### Task statement
Reproduce every one of the following rows verbatim, keeping each line in its original order and wording.

### Provided entries
================

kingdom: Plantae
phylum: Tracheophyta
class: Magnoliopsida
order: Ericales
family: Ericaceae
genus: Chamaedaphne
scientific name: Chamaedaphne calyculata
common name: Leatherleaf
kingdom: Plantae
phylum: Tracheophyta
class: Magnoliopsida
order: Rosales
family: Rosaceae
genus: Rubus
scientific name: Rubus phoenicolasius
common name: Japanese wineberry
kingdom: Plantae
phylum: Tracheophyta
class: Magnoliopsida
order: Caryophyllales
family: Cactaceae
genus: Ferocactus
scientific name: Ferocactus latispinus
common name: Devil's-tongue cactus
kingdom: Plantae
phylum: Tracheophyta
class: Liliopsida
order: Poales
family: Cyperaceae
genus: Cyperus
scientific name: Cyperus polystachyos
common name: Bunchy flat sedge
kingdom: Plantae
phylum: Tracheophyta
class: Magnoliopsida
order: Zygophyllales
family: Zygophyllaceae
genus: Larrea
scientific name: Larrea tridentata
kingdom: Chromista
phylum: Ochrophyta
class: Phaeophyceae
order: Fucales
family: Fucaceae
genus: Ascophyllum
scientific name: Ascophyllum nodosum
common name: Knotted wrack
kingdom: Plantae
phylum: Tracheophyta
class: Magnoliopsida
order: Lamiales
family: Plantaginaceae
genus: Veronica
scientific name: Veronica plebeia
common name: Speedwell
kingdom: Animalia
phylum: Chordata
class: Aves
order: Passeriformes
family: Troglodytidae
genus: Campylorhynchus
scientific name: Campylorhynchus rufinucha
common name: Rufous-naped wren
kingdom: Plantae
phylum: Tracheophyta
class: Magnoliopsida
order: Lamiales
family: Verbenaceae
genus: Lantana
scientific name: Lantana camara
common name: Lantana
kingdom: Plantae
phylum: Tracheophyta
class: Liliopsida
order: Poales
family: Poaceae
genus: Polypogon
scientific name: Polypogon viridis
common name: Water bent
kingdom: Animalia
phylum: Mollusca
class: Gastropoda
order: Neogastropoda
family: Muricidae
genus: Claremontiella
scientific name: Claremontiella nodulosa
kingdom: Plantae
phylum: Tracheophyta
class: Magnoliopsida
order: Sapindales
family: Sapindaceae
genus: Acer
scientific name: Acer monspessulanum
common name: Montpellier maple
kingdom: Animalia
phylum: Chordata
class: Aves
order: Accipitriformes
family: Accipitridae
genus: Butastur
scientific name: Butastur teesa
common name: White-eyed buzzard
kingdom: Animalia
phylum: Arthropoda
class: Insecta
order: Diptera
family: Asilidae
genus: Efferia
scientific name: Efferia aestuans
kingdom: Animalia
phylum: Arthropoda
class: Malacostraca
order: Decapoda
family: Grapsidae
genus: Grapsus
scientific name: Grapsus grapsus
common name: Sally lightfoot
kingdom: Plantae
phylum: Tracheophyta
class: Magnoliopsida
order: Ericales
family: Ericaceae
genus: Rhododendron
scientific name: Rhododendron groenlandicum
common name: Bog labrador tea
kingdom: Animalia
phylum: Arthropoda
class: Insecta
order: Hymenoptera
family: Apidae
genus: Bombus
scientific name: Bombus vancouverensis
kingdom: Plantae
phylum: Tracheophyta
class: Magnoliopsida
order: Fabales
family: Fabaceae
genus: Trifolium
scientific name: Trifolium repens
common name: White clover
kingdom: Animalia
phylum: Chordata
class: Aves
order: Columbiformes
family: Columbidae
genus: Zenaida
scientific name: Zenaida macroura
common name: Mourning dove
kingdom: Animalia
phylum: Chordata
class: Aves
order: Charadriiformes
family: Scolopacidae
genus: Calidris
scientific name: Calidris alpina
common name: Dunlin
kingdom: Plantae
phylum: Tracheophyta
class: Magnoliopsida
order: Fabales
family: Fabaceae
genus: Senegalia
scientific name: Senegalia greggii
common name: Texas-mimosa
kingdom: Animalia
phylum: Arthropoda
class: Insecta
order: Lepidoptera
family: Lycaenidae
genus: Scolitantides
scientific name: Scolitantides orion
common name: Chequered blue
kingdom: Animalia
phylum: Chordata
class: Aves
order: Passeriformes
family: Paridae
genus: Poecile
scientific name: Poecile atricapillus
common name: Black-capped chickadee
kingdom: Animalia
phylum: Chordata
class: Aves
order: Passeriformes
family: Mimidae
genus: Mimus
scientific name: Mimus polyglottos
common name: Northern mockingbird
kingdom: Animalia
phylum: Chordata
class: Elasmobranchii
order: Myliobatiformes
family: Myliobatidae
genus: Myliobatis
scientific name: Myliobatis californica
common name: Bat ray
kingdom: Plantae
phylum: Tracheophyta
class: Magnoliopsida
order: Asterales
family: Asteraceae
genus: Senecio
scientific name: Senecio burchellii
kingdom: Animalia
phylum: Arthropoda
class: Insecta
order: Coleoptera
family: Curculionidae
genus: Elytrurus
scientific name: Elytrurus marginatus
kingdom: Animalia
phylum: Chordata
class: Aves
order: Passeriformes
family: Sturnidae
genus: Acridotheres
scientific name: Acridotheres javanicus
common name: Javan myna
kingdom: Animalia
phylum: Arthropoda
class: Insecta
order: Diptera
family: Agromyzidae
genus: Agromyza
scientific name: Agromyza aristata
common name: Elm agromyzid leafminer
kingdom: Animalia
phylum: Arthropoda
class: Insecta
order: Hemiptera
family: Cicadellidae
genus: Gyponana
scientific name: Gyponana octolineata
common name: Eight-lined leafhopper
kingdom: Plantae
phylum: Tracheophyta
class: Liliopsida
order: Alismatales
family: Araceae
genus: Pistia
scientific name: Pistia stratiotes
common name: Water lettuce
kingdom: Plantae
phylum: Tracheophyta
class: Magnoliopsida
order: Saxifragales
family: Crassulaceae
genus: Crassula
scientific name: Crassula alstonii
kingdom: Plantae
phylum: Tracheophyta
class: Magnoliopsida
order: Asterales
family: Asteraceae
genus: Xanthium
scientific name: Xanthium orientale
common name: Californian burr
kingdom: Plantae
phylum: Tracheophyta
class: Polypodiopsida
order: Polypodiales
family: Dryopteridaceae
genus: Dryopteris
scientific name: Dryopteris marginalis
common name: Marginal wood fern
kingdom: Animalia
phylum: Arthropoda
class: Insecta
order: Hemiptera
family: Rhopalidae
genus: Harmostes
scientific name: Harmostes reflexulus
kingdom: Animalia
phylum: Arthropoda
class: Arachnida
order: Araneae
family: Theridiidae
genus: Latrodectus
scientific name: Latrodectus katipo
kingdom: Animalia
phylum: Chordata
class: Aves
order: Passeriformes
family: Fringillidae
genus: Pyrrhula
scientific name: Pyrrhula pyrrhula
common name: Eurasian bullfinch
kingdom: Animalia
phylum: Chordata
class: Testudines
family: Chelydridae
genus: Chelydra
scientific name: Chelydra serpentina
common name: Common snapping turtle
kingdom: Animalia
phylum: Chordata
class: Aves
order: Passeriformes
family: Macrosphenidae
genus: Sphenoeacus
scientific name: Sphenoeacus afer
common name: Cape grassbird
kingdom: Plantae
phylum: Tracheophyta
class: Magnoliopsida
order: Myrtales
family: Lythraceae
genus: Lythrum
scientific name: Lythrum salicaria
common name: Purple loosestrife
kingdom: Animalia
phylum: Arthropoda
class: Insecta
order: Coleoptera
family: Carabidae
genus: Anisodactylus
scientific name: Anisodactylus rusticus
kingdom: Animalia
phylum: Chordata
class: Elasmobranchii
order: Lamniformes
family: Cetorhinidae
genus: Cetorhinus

================

### Solution below
kingdom: Plantae
phylum: Tracheophyta
class: Magnoliopsida
order: Ericales
family: Ericaceae
genus: Chamaedaphne
scientific name: Chamaedaphne calyculata
common name: Leatherleaf
kingdom: Plantae
phylum: Tracheophyta
class: Magnoliopsida
order: Rosales
family: Rosaceae
genus: Rubus
scientific name: Rubus phoenicolasius
common name: Japanese wineberry
kingdom: Plantae
phylum: Tracheophyta
class: Magnoliopsida
order: Caryophyllales
family: Cactaceae
genus: Ferocactus
scientific name: Ferocactus latispinus
common name: Devil's-tongue cactus
kingdom: Plantae
phylum: Tracheophyta
class: Liliopsida
order: Poales
family: Cyperaceae
genus: Cyperus
scientific name: Cyperus polystachyos
common name: Bunchy flat sedge
kingdom: Plantae
phylum: Tracheophyta
class: Magnoliopsida
order: Zygophyllales
family: Zygophyllaceae
genus: Larrea
scientific name: Larrea tridentata
kingdom: Chromista
phylum: Ochrophyta
class: Phaeophyceae
order: Fucales
family: Fucaceae
genus: Ascophyllum
scientific name: Ascophyllum nodosum
common name: Knotted wrack
kingdom: Plantae
phylum: Tracheophyta
class: Magnoliopsida
order: Lamiales
family: Plantaginaceae
genus: Veronica
scientific name: Veronica plebeia
common name: Speedwell
kingdom: Animalia
phylum: Chordata
class: Aves
order: Passeriformes
family: Troglodytidae
genus: Campylorhynchus
scientific name: Campylorhynchus rufinucha
common name: Rufous-naped wren
kingdom: Plantae
phylum: Tracheophyta
class: Magnoliopsida
order: Lamiales
family: Verbenaceae
genus: Lantana
scientific name: Lantana camara
common name: Lantana
kingdom: Plantae
phylum: Tracheophyta
class: Liliopsida
order: Poales
family: Poaceae
genus: Polypogon
scientific name: Polypogon viridis
common name: Water bent
kingdom: Animalia
phylum: Mollusca
class: Gastropoda
order: Neogastropoda
family: Muricidae
genus: Claremontiella
scientific name: Claremontiella nodulosa
kingdom: Plantae
phylum: Tracheophyta
class: Magnoliopsida
order: Sapindales
family: Sapindaceae
genus: Acer
scientific name: Acer monspessulanum
common name: Montpellier maple
kingdom: Animalia
phylum: Chordata
class: Aves
order: Accipitriformes
family: Accipitridae
genus: Butastur
scientific name: Butastur teesa
common name: White-eyed buzzard
kingdom: Animalia
phylum: Arthropoda
class: Insecta
order: Diptera
family: Asilidae
genus: Efferia
scientific name: Efferia aestuans
kingdom: Animalia
phylum: Arthropoda
class: Malacostraca
order: Decapoda
family: Grapsidae
genus: Grapsus
scientific name: Grapsus grapsus
common name: Sally lightfoot
kingdom: Plantae
phylum: Tracheophyta
class: Magnoliopsida
order: Ericales
family: Ericaceae
genus: Rhododendron
scientific name: Rhododendron groenlandicum
common name: Bog labrador tea
kingdom: Animalia
phylum: Arthropoda
class: Insecta
order: Hymenoptera
family: Apidae
genus: Bombus
scientific name: Bombus vancouverensis
kingdom: Plantae
phylum: Tracheophyta
class: Magnoliopsida
order: Fabales
family: Fabaceae
genus: Trifolium
scientific name: Trifolium repens
common name: White clover
kingdom: Animalia
phylum: Chordata
class: Aves
order: Columbiformes
family: Columbidae
genus: Zenaida
scientific name: Zenaida macroura
common name: Mourning dove
kingdom: Animalia
phylum: Chordata
class: Aves
order: Charadriiformes
family: Scolopacidae
genus: Calidris
scientific name: Calidris alpina
common name: Dunlin
kingdom: Plantae
phylum: Tracheophyta
class: Magnoliopsida
order: Fabales
family: Fabaceae
genus: Senegalia
scientific name: Senegalia greggii
common name: Texas-mimosa
kingdom: Animalia
phylum: Arthropoda
class: Insecta
order: Lepidoptera
family: Lycaenidae
genus: Scolitantides
scientific name: Scolitantides orion
common name: Chequered blue
kingdom: Animalia
phylum: Chordata
class: Aves
order: Passeriformes
family: Paridae
genus: Poecile
scientific name: Poecile atricapillus
common name: Black-capped chickadee
kingdom: Animalia
phylum: Chordata
class: Aves
order: Passeriformes
family: Mimidae
genus: Mimus
scientific name: Mimus polyglottos
common name: Northern mockingbird
kingdom: Animalia
phylum: Chordata
class: Elasmobranchii
order: Myliobatiformes
family: Myliobatidae
genus: Myliobatis
scientific name: Myliobatis californica
common name: Bat ray
kingdom: Plantae
phylum: Tracheophyta
class: Magnoliopsida
order: Asterales
family: Asteraceae
genus: Senecio
scientific name: Senecio burchellii
kingdom: Animalia
phylum: Arthropoda
class: Insecta
order: Coleoptera
family: Curculionidae
genus: Elytrurus
scientific name: Elytrurus marginatus
kingdom: Animalia
phylum: Chordata
class: Aves
order: Passeriformes
family: Sturnidae
genus: Acridotheres
scientific name: Acridotheres javanicus
common name: Javan myna
kingdom: Animalia
phylum: Arthropoda
class: Insecta
order: Diptera
family: Agromyzidae
genus: Agromyza
scientific name: Agromyza aristata
common name: Elm agromyzid leafminer
kingdom: Animalia
phylum: Arthropoda
class: Insecta
order: Hemiptera
family: Cicadellidae
genus: Gyponana
scientific name: Gyponana octolineata
common name: Eight-lined leafhopper
kingdom: Plantae
phylum: Tracheophyta
class: Liliopsida
order: Alismatales
family: Araceae
genus: Pistia
scientific name: Pistia stratiotes
common name: Water lettuce
kingdom: Plantae
phylum: Tracheophyta
class: Magnoliopsida
order: Saxifragales
family: Crassulaceae
genus: Crassula
scientific name: Crassula alstonii
kingdom: Plantae
phylum: Tracheophyta
class: Magnoliopsida
order: Asterales
family: Asteraceae
genus: Xanthium
scientific name: Xanthium orientale
common name: Californian burr
kingdom: Plantae
phylum: Tracheophyta
class: Polypodiopsida
order: Polypodiales
family: Dryopteridaceae
genus: Dryopteris
scientific name: Dryopteris marginalis
common name: Marginal wood fern
kingdom: Animalia
phylum: Arthropoda
class: Insecta
order: Hemiptera
family: Rhopalidae
genus: Harmostes
scientific name: Harmostes reflexulus
kingdom: Animalia
phylum: Arthropoda
class: Arachnida
order: Araneae
family: Theridiidae
genus: Latrodectus
scientific name: Latrodectus katipo
kingdom: Animalia
phylum: Chordata
class: Aves
order: Passeriformes
family: Fringillidae
genus: Pyrrhula
scientific name: Pyrrhula pyrrhula
common name: Eurasian bullfinch
kingdom: Animalia
phylum: Chordata
class: Testudines
family: Chelydridae
genus: Chelydra
scientific name: Chelydra serpentina
common name: Common snapping turtle
kingdom: Animalia
phylum: Chordata
class: Aves
order: Passeriformes
family: Macrosphenidae
genus: Sphenoeacus
scientific name: Sphenoeacus afer
common name: Cape grassbird
kingdom: Plantae
phylum: Tracheophyta
class: Magnoliopsida
order: Myrtales
family: Lythraceae
genus: Lythrum
scientific name: Lythrum salicaria
common name: Purple loosestrife
kingdom: Animalia
phylum: Arthropoda
class: Insecta
order: Coleoptera
family: Carabidae
genus: Anisodactylus
scientific name: Anisodactylus rusticus
kingdom: Animalia
phylum: Chordata
class: Elasmobranchii
order: Lamniformes
family: Cetorhinidae
genus: Cetorhinus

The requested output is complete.